The whole world is changing because of Covid-19. The need to be able to work, collaborate, learn and develop digitally has skyrocketed.
“At the same time, the need for the human factor has not diminished. Instead, we have become aware how much a hug or a quick chat by the coffee machine means – yes, closeness, put simply. We at Task call it social-digital learning, in other words: learning which combines all these needs”, she notes.
What challenges do you foresee for the industry going forward?
“The projects we have done in recent years with Skills Norway, have made it even clearer to me how important it is to respect our differences, and how valuable it is to include different contributions.
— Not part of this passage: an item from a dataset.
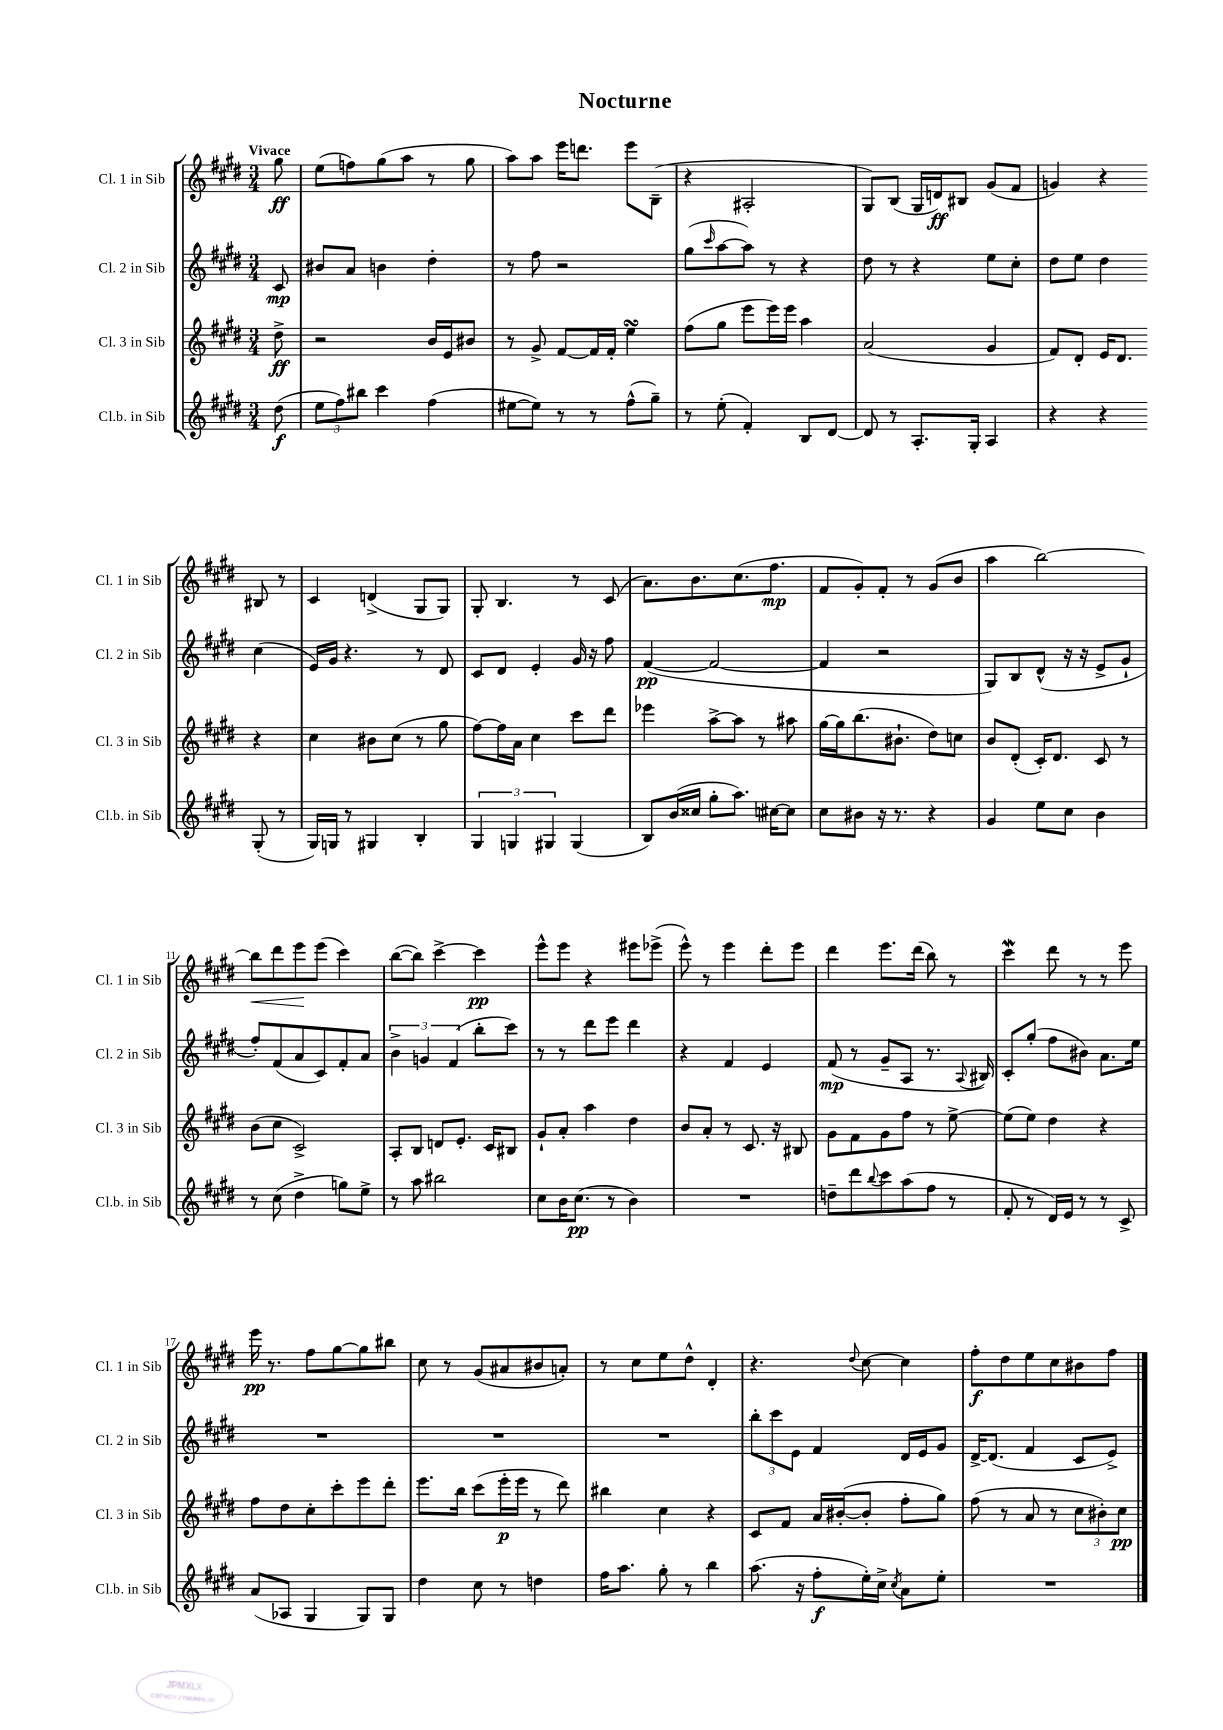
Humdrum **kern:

It’s about humanity and respect, treating people properly, while making the world a better place. We need to take time to include people who do things a little differently. We have to let more people take part in the society we live in,” says Cecilie, and emphasises that the business community must also contribute to this.
“We as an industry must facilitate so that people can succeed, in order for everyone to participate in digital arenas. This is an important and exciting goal for Task to solve in the time ahead of us,” Cecilie concludes.